23. Looking at Steven’s asm listings, I realized that my compiler was significantly behind, so I downloaded 3G of Apple “updates” last night. These results are now from clang-500.2.79.

I started playing around with various ways of getting abs(v-u) (especially when unsigned) and also realized that bsfl(x) == bsfl(-x), so this works for the inner loop on gcdwikipedia5fast:

do {
v >>= vz;
unsigned int diff =v;
diff -= u;
vz = __builtin_ctz(diff);
if( diff == 0 ) break;
if ( v < u ) {
u = v;
v = 0 – diff;
} else
v = diff;

} while( 1 );

If diff is signed 32-bit it's slightly faster, abs(diff) can be used, and the v < u test can be switched to diff < 0 for a slight gain. But it becomes a 31-bit algorithm. I haven't tried signed 64-bit yet.

Using bsfl(diff) instead of v seems to speed it up significantly; it's probably ILP again since it doesn't have to wait for v to finalize.
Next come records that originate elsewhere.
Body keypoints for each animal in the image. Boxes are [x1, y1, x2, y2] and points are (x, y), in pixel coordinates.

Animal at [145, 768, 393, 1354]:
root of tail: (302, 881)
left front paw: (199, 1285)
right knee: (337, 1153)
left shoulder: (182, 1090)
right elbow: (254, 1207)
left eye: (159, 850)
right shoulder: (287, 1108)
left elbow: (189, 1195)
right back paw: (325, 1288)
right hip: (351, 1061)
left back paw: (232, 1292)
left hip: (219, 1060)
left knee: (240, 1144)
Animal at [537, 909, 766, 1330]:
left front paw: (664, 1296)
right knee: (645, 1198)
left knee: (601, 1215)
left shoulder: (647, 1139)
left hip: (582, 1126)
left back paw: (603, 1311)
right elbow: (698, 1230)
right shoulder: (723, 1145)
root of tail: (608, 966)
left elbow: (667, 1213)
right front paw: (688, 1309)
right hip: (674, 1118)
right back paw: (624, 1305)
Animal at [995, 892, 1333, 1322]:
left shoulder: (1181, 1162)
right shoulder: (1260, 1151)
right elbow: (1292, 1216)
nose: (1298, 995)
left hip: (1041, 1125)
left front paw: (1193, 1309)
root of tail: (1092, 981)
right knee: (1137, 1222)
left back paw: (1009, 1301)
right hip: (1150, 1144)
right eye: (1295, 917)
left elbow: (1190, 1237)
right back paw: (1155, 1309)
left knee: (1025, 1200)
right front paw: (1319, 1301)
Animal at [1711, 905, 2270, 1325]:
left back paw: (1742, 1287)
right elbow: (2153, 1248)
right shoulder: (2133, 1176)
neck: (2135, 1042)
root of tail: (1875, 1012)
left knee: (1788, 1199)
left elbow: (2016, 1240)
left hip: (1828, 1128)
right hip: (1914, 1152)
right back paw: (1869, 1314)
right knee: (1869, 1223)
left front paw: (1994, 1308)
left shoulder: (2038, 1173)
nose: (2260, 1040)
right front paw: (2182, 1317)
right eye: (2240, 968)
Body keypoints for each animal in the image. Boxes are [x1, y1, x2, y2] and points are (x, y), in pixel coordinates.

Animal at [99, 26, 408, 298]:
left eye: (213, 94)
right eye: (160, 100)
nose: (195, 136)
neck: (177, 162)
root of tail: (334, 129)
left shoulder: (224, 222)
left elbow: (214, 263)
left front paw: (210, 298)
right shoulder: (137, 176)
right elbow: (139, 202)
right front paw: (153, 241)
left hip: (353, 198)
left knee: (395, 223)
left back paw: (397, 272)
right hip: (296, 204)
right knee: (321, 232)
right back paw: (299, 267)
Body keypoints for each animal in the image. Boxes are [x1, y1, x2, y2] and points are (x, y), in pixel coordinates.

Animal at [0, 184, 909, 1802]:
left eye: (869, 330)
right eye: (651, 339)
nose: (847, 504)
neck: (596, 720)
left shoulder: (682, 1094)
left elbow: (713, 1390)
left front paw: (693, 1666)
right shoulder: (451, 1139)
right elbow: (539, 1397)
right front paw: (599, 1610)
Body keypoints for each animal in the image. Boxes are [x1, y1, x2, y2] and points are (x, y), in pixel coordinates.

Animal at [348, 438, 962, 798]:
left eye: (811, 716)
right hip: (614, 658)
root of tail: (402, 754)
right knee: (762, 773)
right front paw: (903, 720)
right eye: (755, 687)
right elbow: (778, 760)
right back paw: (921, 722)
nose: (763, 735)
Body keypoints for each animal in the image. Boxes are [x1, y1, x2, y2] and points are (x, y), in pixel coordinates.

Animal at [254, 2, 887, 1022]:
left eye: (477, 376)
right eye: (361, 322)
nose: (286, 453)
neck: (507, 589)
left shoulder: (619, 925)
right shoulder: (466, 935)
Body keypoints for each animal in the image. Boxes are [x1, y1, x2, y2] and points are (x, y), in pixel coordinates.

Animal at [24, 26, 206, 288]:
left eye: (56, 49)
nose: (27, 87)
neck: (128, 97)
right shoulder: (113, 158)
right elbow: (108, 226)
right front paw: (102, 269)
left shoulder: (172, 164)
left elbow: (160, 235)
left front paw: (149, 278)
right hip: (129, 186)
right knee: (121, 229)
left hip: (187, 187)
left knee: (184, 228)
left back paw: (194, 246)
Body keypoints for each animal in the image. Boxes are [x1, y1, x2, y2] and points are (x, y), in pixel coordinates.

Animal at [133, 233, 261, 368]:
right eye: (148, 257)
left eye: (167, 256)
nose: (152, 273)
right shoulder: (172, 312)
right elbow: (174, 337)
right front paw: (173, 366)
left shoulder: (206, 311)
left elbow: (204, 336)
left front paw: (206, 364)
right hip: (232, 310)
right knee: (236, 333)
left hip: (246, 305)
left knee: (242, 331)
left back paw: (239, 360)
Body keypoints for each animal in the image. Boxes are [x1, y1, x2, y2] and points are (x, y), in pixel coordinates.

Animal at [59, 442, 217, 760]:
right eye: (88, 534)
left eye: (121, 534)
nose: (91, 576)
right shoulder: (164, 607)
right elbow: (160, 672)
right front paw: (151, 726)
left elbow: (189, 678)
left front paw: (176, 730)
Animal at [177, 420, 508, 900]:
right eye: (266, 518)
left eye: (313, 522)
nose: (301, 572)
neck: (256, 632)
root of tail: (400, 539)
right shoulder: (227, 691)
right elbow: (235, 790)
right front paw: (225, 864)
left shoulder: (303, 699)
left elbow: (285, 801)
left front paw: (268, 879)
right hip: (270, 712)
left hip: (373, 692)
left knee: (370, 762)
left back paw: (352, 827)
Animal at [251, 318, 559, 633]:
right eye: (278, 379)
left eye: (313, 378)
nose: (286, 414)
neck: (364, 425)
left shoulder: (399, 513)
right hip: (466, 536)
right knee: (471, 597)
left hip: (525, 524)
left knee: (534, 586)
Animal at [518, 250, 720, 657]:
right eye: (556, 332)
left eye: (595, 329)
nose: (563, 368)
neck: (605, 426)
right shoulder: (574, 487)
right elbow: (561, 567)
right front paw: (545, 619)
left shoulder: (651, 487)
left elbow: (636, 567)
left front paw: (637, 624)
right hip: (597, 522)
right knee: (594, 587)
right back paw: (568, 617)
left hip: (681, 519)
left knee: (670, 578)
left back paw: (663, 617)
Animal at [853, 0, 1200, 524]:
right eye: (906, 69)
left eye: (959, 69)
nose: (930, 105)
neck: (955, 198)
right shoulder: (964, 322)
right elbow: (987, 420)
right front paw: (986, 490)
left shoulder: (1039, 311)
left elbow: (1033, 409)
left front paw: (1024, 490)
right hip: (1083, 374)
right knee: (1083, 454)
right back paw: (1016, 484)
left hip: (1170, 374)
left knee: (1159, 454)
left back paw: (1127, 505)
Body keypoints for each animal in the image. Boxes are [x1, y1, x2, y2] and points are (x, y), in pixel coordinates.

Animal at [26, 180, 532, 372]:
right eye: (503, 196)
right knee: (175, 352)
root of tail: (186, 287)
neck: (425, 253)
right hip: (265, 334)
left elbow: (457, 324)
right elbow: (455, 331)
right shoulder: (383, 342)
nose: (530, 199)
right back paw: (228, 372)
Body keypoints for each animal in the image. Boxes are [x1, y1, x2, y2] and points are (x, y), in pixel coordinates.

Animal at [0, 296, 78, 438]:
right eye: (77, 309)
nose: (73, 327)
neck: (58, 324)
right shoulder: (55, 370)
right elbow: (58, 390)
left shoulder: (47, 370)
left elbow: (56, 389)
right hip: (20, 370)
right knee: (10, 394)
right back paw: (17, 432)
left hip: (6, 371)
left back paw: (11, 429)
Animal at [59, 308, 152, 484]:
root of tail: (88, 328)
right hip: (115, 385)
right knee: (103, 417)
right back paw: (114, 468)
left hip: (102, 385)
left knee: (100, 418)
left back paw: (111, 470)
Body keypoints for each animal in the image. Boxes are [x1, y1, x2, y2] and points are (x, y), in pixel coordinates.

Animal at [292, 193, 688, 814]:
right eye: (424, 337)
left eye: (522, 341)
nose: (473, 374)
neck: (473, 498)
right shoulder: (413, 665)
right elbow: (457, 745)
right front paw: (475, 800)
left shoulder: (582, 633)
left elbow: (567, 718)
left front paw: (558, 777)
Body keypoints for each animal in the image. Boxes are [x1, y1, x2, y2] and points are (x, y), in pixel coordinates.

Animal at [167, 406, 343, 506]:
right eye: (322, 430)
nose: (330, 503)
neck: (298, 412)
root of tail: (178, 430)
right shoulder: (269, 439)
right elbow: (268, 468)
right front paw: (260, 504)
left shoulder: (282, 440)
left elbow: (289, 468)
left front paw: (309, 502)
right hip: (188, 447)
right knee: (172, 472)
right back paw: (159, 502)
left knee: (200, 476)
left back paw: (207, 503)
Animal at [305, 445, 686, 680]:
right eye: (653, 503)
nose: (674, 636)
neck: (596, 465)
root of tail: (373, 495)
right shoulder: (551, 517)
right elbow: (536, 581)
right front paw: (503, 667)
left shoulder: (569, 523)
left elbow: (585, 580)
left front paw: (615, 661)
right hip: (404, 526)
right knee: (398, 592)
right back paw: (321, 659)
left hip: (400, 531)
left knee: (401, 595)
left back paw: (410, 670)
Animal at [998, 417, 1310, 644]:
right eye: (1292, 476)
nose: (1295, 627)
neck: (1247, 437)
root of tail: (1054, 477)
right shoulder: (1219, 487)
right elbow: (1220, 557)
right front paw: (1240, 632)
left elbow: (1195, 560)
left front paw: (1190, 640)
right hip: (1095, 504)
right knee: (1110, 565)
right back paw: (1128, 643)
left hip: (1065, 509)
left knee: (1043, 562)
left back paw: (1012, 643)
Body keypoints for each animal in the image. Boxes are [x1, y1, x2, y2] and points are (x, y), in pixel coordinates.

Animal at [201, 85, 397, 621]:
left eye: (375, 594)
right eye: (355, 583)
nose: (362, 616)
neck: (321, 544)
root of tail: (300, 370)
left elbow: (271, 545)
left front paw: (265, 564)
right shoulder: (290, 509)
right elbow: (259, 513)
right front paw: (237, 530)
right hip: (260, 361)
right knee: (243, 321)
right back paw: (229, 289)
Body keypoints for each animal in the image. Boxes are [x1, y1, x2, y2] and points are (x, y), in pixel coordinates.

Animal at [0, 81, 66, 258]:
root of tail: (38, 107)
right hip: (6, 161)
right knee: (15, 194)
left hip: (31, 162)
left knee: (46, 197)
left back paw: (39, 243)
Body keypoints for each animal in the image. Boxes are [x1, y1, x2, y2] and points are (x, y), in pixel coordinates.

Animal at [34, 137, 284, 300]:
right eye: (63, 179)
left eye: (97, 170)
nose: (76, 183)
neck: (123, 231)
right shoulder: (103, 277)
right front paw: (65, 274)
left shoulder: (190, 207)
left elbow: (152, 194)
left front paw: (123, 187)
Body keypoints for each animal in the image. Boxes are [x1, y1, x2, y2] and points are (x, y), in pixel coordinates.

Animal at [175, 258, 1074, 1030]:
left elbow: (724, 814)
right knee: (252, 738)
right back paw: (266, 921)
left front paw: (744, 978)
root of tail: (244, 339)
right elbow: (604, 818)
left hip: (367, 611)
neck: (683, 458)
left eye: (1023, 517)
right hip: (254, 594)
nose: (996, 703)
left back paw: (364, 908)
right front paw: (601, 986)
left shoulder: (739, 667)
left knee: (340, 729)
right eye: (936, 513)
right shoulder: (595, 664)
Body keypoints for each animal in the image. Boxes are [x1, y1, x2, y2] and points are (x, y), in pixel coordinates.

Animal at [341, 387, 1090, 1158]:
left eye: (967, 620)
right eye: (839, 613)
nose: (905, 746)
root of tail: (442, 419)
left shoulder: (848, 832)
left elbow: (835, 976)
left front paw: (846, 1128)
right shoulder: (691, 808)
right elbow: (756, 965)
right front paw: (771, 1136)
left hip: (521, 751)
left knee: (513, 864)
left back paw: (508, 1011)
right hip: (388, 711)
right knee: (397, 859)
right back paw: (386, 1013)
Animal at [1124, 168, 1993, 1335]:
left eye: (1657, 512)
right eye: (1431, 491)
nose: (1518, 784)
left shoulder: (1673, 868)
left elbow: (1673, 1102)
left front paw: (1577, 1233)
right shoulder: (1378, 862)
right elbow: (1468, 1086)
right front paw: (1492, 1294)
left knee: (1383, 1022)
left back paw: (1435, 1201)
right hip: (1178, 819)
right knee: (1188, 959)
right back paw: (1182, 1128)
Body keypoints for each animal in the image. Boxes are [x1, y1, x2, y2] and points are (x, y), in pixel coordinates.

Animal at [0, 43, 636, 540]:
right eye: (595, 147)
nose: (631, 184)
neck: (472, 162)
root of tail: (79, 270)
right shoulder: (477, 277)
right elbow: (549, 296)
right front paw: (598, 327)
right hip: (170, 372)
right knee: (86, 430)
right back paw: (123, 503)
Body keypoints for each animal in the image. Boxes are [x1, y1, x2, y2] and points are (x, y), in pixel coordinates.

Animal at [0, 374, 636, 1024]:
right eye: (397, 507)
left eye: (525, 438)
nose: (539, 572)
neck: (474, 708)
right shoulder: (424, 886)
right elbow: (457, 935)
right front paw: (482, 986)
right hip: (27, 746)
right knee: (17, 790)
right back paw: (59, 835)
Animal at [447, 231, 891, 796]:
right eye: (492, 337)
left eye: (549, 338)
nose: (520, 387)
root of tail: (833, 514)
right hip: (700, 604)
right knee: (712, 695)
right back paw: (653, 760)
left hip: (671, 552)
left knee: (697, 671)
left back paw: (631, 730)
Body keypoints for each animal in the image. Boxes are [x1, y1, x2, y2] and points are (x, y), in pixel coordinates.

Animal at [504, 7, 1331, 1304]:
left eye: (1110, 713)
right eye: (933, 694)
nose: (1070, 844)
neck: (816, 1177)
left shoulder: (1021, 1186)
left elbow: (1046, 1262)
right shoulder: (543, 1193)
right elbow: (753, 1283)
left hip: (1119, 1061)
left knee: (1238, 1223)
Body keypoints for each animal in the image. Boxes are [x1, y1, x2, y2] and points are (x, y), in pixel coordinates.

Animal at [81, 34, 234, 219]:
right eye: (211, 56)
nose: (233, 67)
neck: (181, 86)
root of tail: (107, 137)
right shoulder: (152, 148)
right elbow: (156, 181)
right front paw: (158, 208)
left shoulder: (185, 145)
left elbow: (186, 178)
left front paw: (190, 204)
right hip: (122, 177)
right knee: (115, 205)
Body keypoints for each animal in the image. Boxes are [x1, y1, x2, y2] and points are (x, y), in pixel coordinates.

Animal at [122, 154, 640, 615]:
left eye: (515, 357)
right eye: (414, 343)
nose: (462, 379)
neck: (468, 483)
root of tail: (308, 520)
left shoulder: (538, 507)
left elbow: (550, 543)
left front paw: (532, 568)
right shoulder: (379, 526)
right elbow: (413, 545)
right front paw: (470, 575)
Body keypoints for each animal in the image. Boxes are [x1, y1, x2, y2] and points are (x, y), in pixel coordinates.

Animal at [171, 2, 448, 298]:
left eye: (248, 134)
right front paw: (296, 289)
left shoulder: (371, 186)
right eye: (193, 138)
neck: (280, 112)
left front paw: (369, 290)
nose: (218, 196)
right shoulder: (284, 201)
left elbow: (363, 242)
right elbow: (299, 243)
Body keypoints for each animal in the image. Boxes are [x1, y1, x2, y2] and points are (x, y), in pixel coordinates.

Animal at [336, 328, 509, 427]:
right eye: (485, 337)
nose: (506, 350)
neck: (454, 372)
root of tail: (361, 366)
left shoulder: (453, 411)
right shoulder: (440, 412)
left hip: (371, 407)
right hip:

Comment by KWillets — 30/12/2013 @ 12:54

24. Hold on, I just tried signed 64-bit and got a huge boost:

do {
v >>= vz;
long long int diff = v ;
diff -= u;
vz = __builtin_ctz(diff);
if( diff == 0 ) break;
if ( diff < 0 )
u = v;
v = abs(diff);

} while( 1 );

Comment by KWillets — 30/12/2013 @ 13:02

25. @KWillets

I added these two alternatives to the benchmark.

I find that results vary a lot depending on the compiler and processor. It is hard to identify a clear winner… except that they are all faster than the Euclidean algorithm with remainder.

Comment by Daniel Lemire — 30/12/2013 @ 13:26

26. I checked the new revision and the 64-bit version (7) should use abs() and a few other edits.

Should I be submitting edits to github?

Comment by KWillets — 30/12/2013 @ 14:37